Created attachment 11508 [details] possible patch I was wrong about simplify_if_then_else, it uses pc_rtx in all subst calls. But that leaves three others which use their TO argument unprotected. The patch here solves the miscompilation for me. As of yet, untested otherwise.
Andrew, I know that this is undefined. Let us ignore this issue for this bug. I tried some time to come up with two nicer functions which still get inlined but are not optimized too early to hide the bug, but failed. Probably the testcase can be made using __builtin_offset, and then switching off certain tree-optimizer passes, but I didn't try. Debugging combine was painful enough :-)
If a combination is successful, we will delete i1 and i2, so it doesn't matter if they changed accidentally. If a combination fails, then we go through undobuf and revert all changes, so it doesn't matter if i1 or i2 changed accidentally. They will be restored to their original values when we are done. The only case where it matters is if added_sets_2 or added_sets_1 is true. In this case, we will re-add the patterns from i1 and/or i2 after the combination. So in this case, we need to make sure we still have the original patterns. We already make a copy of the i2 pattern for this purpose. i2pat is a copy, and is only used if added_sets_2 is true. So we just need to do the same for i1pat. I agree the comment before the i2pat is a bit confusing. It looks like the copy was originally added to fix an obscure problem, but it also happens to fix this one too. It looks like there is an unnecessary gen_rtx_SET call, as i2pat will only be used if added_sets_2 is true. So the code setting i2pat should be moved inside the added_sets_2 if statement. The new i1pat code should work the same way. The actual modification of the if_then_else rtl happens inside force_to_mode, as called from simplify_and_const_int. See the uses of SUBST in the if_then_else case in force_to_mode. This problem could be fixed if we generated new rtl here instead of using SUBST, but I don't think that is helpful, as there are other places that also call SUBST. It is safer to make the i1pat copy.

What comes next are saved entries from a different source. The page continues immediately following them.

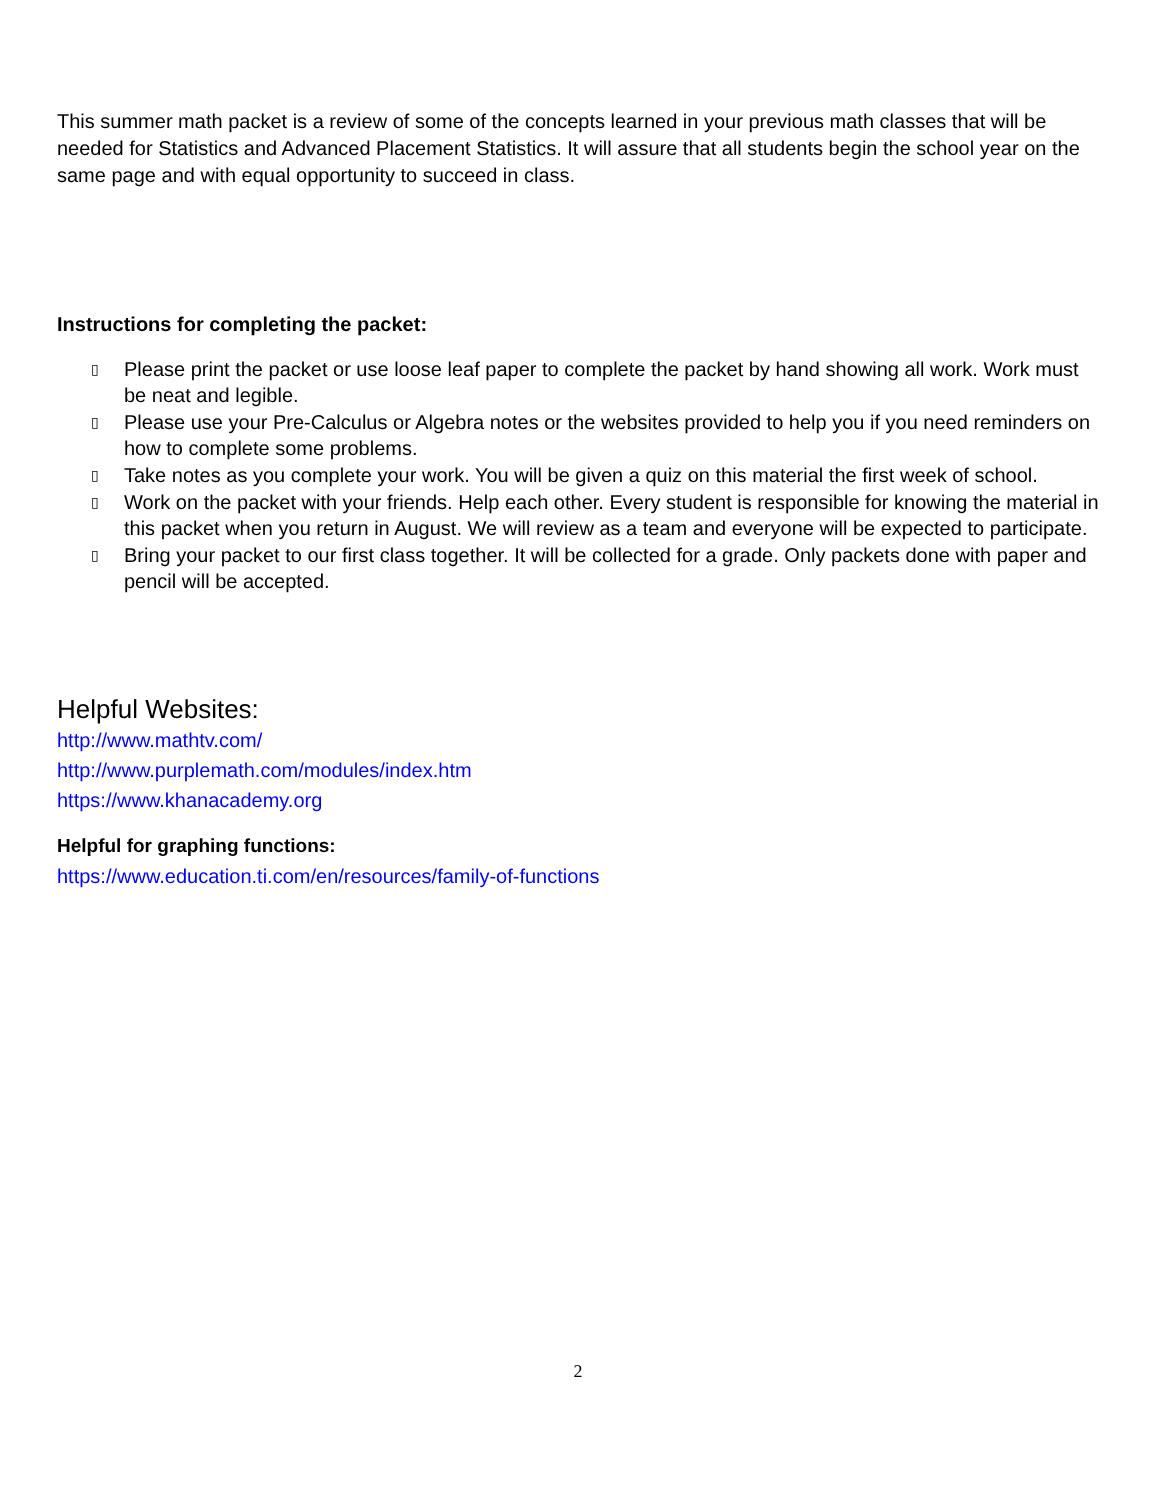This summer math packet is a review of some of the concepts learned in your previous math classes that will be needed for Statistics and Advanced Placement Statistics. It will assure that all students begin the school year on the same page and with equal opportunity to succeed in class.
Instructions for completing the packet:
▯ Please print the packet or use loose leaf paper to complete the packet by hand showing all work. Work must be neat and legible.
▯ Please use your Pre-Calculus or Algebra notes or the websites provided to help you if you need reminders on how to complete some problems.
▯ Take notes as you complete your work. You will be given a quiz on this material the first week of school.
▯ Work on the packet with your friends. Help each other. Every student is responsible for knowing the material in this packet when you return in August. We will review as a team and everyone will be expected to participate.
▯ Bring your packet to our first class together. It will be collected for a grade. Only packets done with paper and pencil will be accepted.
Helpful Websites:
http://www.mathtv.com/
http://www.purplemath.com/modules/index.htm
https://www.khanacademy.org
Helpful for graphing functions:
https://www.education.ti.com/en/resources/family-of-functions
2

Please indicate the version(s) of the compiler, whether it's a regression, etc.
Subject: Bug 27761 Author: jakub Date: Tue Dec 12 15:03:39 2006 New Revision: 119785 URL: http://gcc.gnu.org/viewcvs?root=gcc&view=rev&rev=119785 Log: PR rtl-optimization/27761 * combine.c (try_combine): Don't create a useless garbage SET if PATTERN (i2) is a PARALLEL. If added_sets_1, save PATTERN (i1) resp. SET from i1src to i1dest in i1pat and use it to prevent accidental modification of i1src. Modified: trunk/gcc/ChangeLog trunk/gcc/combine.c
Subject: Bug 27761 Author: jakub Date: Tue Dec 12 15:05:08 2006 New Revision: 119786 URL: http://gcc.gnu.org/viewcvs?root=gcc&view=rev&rev=119786 Log: PR rtl-optimization/27761 * combine.c (try_combine): Don't create a useless garbage SET if PATTERN (i2) is a PARALLEL. If added_sets_1, save PATTERN (i1) resp. SET from i1src to i1dest in i1pat and use it to prevent accidental modification of i1src. Modified: branches/gcc-4_2-branch/gcc/ChangeLog branches/gcc-4_2-branch/gcc/combine.c
Subject: Bug 27761 Author: jakub Date: Tue Dec 12 15:07:23 2006 New Revision: 119787 URL: http://gcc.gnu.org/viewcvs?root=gcc&view=rev&rev=119787 Log: PR rtl-optimization/27761 * combine.c (try_combine): Don't create a useless garbage SET if PATTERN (i2) is a PARALLEL. If added_sets_1, save PATTERN (i1) resp. SET from i1src to i1dest in i1pat and use it to prevent accidental modification of i1src. Modified: branches/gcc-4_1-branch/gcc/ChangeLog branches/gcc-4_1-branch/gcc/combine.c
Fixed.